▸ **What you are asked to do**:
When a line of the records below contains the string "Jasa", copy that whole line.

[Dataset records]
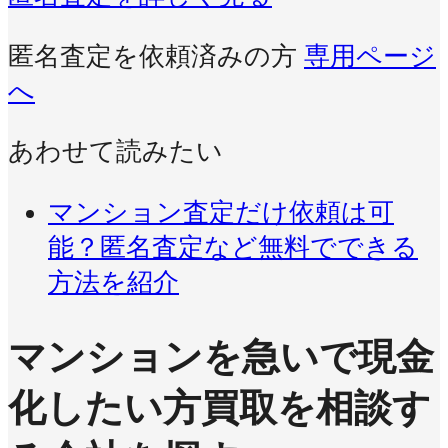
匿名査定を依頼済みの方
専用ページ
へ
あわせて読みたい
マンション査定だけ依頼は可
能？匿名査定など無料でできる
方法を紹介
マンションを急いで現金
化したい方
買取を相談す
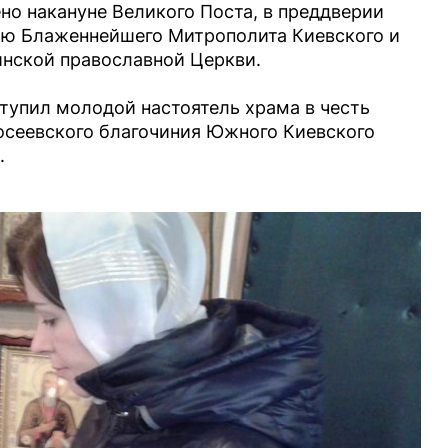
но накануне Великого Поста, в преддверии
ию Блаженнейшего Митрополита Киевского и
инской православной Церкви.
упил молодой настоятель храма в честь
сеевского благочиния Южного Киевского
.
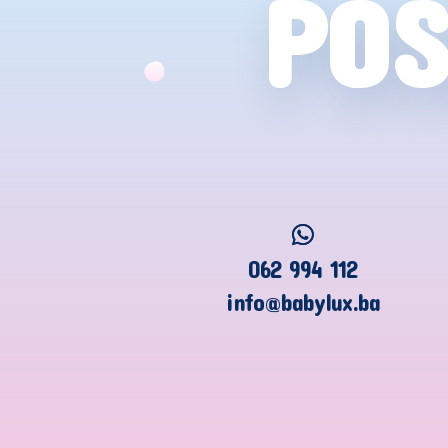
POS
062 994 112
info@babylux.ba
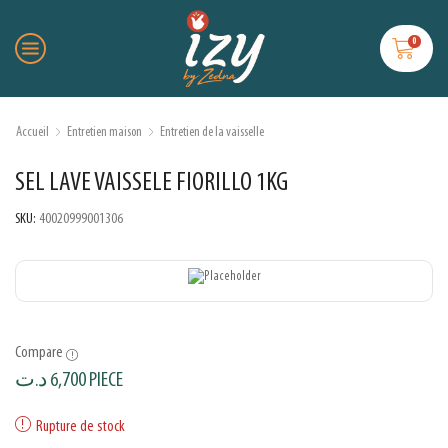
0
Accueil
Entretien maison
Entretien de la vaisselle
SEL LAVE VAISSELE FIORILLO 1KG
SKU:
40020999001306
Compare
د.ت
6,700
PIECE
Rupture de stock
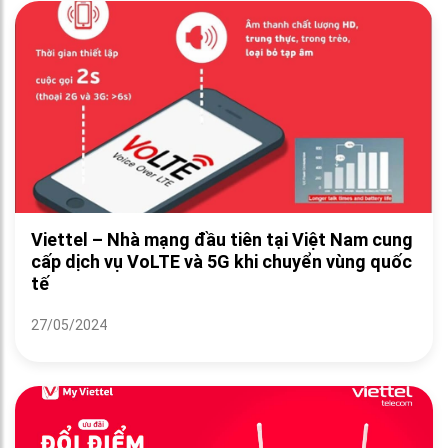
Viettel – Nhà mạng đầu tiên tại Việt Nam cung
cấp dịch vụ VoLTE và 5G khi chuyển vùng quốc
tế
27/05/2024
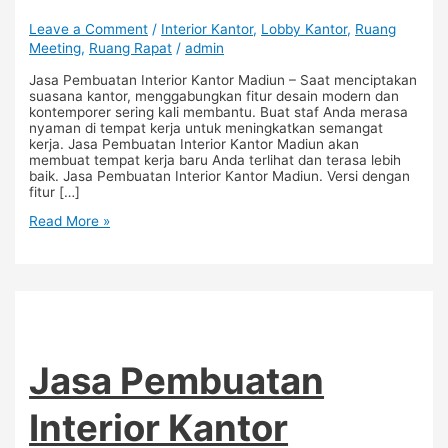
Leave a Comment
/
Interior Kantor
,
Lobby Kantor
,
Ruang
Meeting
,
Ruang Rapat
/
admin
Jasa Pembuatan Interior Kantor Madiun – Saat menciptakan
suasana kantor, menggabungkan fitur desain modern dan
kontemporer sering kali membantu. Buat staf Anda merasa
nyaman di tempat kerja untuk meningkatkan semangat
kerja. Jasa Pembuatan Interior Kantor Madiun akan
membuat tempat kerja baru Anda terlihat dan terasa lebih
baik. Jasa Pembuatan Interior Kantor Madiun. Versi dengan
fitur […]
Read More »
Jasa Pembuatan
Interior Kantor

▸ **Reply to the exercise**:
Jasa Pembuatan Interior Kantor Madiun – Saat menciptakan
kerja. Jasa Pembuatan Interior Kantor Madiun akan
baik. Jasa Pembuatan Interior Kantor Madiun. Versi dengan
Jasa Pembuatan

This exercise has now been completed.